All models demonstrate similar levels of predictive performance, with their $R^2$ values showing close results across both training and testing datasets. The Mean Absolute Error (MAE) and Root Mean Squared Error (RMSE) values further indicate that these models provide accurate predictions with comparable error levels. These results highlight the suitability of the Heteroskedastic GA Regression Model, Random Forest and Neural Network for modeling the dataset, offering viable approaches for capturing the dataset’s underlying relationships and variability.

3.4. Performance Evaluation of the Model Using Data from Commercial Sugarcane Fields

This subsection presents the performance of the models - Heteroskedastic GA Regression Model, Neural Network, and Random Forest - when applied to commercial area data for sugarcane productivity (see Table 7 of the supplementary data). These models were evaluated on data not used in the field experiment, providing a measure of their generalization capability. The performance metrics for each model are shown in Table 5, highlighting the ability of the models to generalize and predict productivity in commercial settings.

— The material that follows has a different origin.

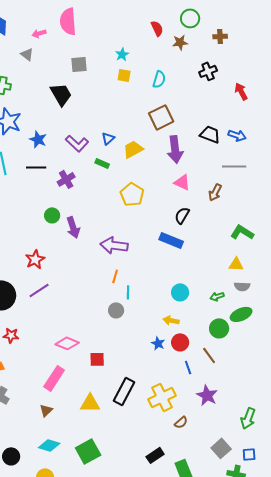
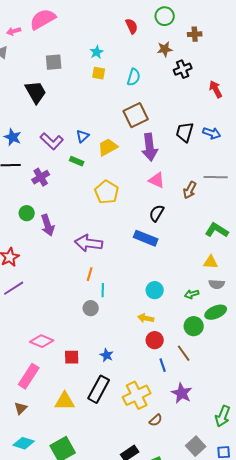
pink semicircle: (68, 21) -> (43, 19), turned 64
brown star: (180, 42) -> (165, 49), moved
black trapezoid: (210, 134) -> (185, 132), turned -95
gray line: (234, 166) -> (216, 177), moved
blue star: (158, 343) -> (107, 355), moved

The results in Table 5 show that the models exhibit varying performance when applied to commercial area data. The Heteroskedastic GA Regression Model achieved the highest $R^2$ of 0.89, indicating a strong ability to explain the variability in sugarcane productivity. This model also had the lowest MAE and RMSE, suggesting it provides accurate and precise predictions for the commercial area data.

In contrast, the Random Forest model showed an $R^2$ of 0.67, indicating a moderate fit, with a notably higher MAE and RMSE values, which suggest less predictive accuracy than the Heteroskedastic GA Regression Model. The Neural Network model performed the weakest among the three, with an $R^2$ of only 0.04, indicating poor performance. Its higher MAE and RMSE values further highlight its limited ability to generalize well to the commercial data from few samples.

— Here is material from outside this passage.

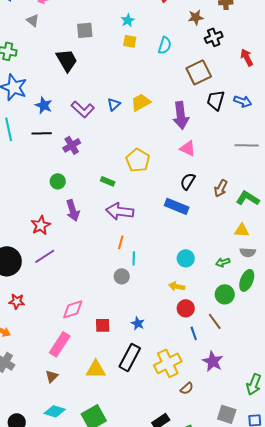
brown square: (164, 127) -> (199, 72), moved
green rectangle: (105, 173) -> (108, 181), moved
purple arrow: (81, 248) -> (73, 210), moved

These results indicate that, while all models exhibited varying levels of performance depending on the data source, the Heteroskedastic GA Regression Model significantly outperformed the others when applied to commercial area data. In the field experiments, the models performed similarly, with Random Forest showing slightly better results. However, for the commercial area data, the Heteroskedastic GA Regression Model achieved the highest $R^2$ and the lowest MAE and RMSE values, while Random Forest showed moderate performance and the Neural Network model struggled, indicating its limited generalization ability for this particular application. This highlights the importance of selecting the appropriate model based on the nature of the data, as the Heteroskedastic GA Regression Model appears to be more suitable for predicting sugarcane productivity in commercial areas.

4. Conclusions

This study investigated the estimation of sugarcane productivity at harvest through temporal satellite imagery analysis during critical growth phases. The heteroskedastic GA regression model demonstrated superior performance, achieving an $R^2$ of 0.89 and low prediction errors (MAE = 3.9037, RMSE = 5.0870) in commercial sugarcane fields, significantly outperforming both Random Forest and Artificial Neural Network models. Key covariates driving the model’s predictive capability included sugarcane variety ($x_{i2}$), growth cycle profile ($x_{i3}$), cumulative precipitation during the growth phase ($x_{i4}$), and the mean GNDVI spectral index during the growth phase ($x_{i7}$), which collectively captured agronomic and environmental dynamics during crop development.

The model’s robustness underscores the value of integrating satellite-derived spectral indices (e.g., mean GNDVI during the growth phase) with field-specific agronomic variables, enabling precise monitoring of productivity trends. These findings advocate heteroskedastic GA regression as a scalable tool for agricultural analytics, particularly in data-scarce regions, while emphasizing the necessity of strategic covariate selection to enhance predictive accuracy in crop yield modeling.